But the results still beat Wall Street's expectations, and Horton shares rose $1.74, or 6.4 percent, to $28.87 in late morning trading on the New York Stock Exchange.
Net income in the quarter ended Dec. 31 plummeted to $109.7 million, or 35 cents per share, from $310.1 million, or 98 cents per share, a year earlier.
The latest quarter included charges of $77.5 million or 15 cents per share to cover inventory write-downs and forfeited deposits on land options.
Analysts expected the company to earn 33 cents per share in the most-recent quarter, according to a survey by Thomson Financial.
Homebuilding revenue edged higher to $2.84 billion, as Fort Worth-based Horton closed on 10,202 homes, up from 9,891 last year.
Sales orders fell sharply to 8,771 homes worth $2.3 billion from 11,463 worth $3.2 billion a year earlier, a further sign that the housing market remains mired in a slump.

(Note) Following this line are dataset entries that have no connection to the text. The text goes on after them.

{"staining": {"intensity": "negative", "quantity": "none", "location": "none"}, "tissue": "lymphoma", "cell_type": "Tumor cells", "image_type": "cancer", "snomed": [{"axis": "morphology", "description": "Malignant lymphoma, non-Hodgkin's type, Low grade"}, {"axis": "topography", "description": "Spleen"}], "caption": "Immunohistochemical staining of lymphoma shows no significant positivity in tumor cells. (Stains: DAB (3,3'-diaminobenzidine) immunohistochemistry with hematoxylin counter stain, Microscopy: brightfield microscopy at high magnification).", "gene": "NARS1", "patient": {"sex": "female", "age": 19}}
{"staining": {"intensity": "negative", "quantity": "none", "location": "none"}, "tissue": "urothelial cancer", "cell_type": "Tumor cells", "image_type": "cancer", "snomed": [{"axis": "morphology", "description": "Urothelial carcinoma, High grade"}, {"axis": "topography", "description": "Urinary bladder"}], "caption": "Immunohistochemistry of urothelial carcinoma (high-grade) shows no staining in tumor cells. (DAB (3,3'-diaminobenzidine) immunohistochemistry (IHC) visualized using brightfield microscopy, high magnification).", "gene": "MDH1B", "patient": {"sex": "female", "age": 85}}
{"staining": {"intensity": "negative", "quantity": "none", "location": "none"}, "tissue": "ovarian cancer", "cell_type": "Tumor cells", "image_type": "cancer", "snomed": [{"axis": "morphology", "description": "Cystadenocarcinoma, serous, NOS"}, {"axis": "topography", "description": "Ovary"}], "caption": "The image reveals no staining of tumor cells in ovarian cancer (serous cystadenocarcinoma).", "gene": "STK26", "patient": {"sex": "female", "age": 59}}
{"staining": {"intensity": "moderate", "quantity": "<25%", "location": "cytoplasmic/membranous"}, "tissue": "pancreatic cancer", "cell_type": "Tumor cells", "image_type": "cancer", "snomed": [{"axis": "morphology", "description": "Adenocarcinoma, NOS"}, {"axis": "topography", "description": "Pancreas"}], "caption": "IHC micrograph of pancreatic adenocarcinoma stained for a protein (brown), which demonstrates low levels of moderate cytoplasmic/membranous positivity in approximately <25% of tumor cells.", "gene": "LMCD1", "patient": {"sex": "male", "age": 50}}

Horton used incentives to close on more homes than it did a year earlier. The company did not provide guidance for its new fiscal year, which began in October, but said conditions in the housing sector, which has been in a slump the past year, "remain challenging."
Backlog under contract as of Dec. 31 totaled 16,694 homes valued at $4.7 billion versus 20,816 homes valued at $6.2 billion the year before.
Horton, like many large builders, is scrambling to reduce inventory to staunch the sharp decline in prices since early 2006. The company cut its lots owned or controlled to 297,000, down 25 percent from March 2006, while homes under construction fell 35 percent to 26,000 from the June peak of 40,000.